The entire project report can be read here.
With the rapid growth of media and entertainment consumption in recent years, online streaming services and content makers are now seeking novel methods to index and categorise their multimedia content to improve user engagement. Because the affective states of a user can influence greatly their choices of multimedia content and reflect their preferences for the content (Soleymani et al., 2008), users’ emotional reactions could be used to label multimedia content and help create customised content recommendation systems through a better understanding of users’ preferences.
Emotions can be categorised using a number of different methods. Both discrete categorisation, which are the six basic emotions by (P. Ekman & Ricci-Bitti, 1987) as well as continuous categorisation defined by the valence-arousal scale by (Russell, 1980) are used in this project. Results from both categorisations could convey useful information, as multimedia commonly elicits one of the six emotions, and valence-arousal levels indicate value and importance (Clore & E Palmer, 2009).
The purpose of this project is to create an automatic emotion recognition system capable of detecting different affective states of users while they are watching movies or TV shows. The particular system implemented in the project aims to detect seven different emotions (Sad, Disgust, Anger, Neutral, Surprise, Fear and Happy) from facial expressions and classify high/low valence and arousal levels from physiological signs, using machine learning models.
OUr methodology involved carrying out experiments where participants were shown a series of videos chosen to elicit specific emotions, and recorded their facial expressions and physiological signs. The collected data, combined with two larger public data sets, are then used to train a deep learning facial emotion recognition model and two binary physiological data classifiers for high/low valence and arousal.
In this work, we used video stimuli to elicit certain emotions in four participants. Each subject watched and rated their affective response to seven videos, with both discrete and continuous labelling adopted.
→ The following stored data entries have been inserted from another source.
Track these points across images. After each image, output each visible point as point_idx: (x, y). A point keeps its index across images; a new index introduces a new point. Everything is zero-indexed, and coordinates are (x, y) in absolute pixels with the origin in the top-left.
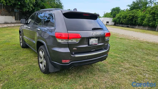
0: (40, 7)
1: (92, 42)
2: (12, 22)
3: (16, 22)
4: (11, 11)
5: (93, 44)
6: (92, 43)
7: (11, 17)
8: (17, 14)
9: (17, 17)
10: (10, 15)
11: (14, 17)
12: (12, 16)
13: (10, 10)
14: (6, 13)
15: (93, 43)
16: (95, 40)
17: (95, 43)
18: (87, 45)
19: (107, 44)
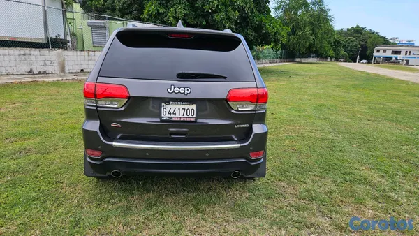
1: (172, 111)
5: (174, 119)
6: (173, 115)
15: (177, 115)
16: (187, 107)
17: (185, 116)
18: (158, 120)
19: (248, 126)
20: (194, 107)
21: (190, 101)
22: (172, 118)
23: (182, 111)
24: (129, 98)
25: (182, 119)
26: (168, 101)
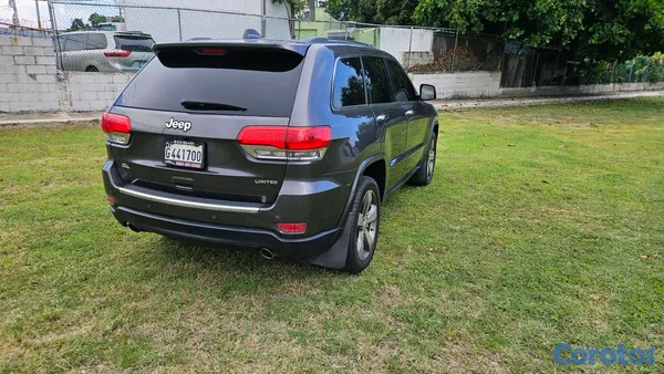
0: (623, 18)
1: (176, 153)
2: (486, 94)
3: (504, 93)
4: (491, 52)
5: (177, 164)
6: (176, 159)
7: (485, 75)
8: (513, 63)
9: (514, 72)
10: (480, 69)
11: (499, 75)
12: (491, 70)
13: (489, 48)
14: (469, 60)
15: (181, 159)
16: (192, 148)
17: (190, 160)
18: (161, 163)
19: (276, 182)
20: (200, 149)
21: (196, 141)
22: (175, 162)
23: (187, 154)
24: (132, 133)
25: (187, 165)
26: (172, 138)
Facial expressions were captured using frontal face video from a webcam, while an Empatica bracelet measured electrodermal and heart activity.
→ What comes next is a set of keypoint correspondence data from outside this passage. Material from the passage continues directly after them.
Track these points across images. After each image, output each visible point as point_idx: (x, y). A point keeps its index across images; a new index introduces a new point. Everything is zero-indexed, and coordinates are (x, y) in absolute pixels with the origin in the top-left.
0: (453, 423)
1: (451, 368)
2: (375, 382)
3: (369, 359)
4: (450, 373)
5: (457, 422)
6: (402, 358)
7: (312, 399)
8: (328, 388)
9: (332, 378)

We went on to train a deep neural network using facial images and discrete labels (happy, sad, fear, disgust, surprise, anger, neutral), and also presented classifiers which linked physiological signals to ratings of valence and arousal. In both cases, results were shown to be significantly better than random classification. The final output of this project was a deep neural network trained to recognise emotions in consumers of online media using webcams and physiological sensors.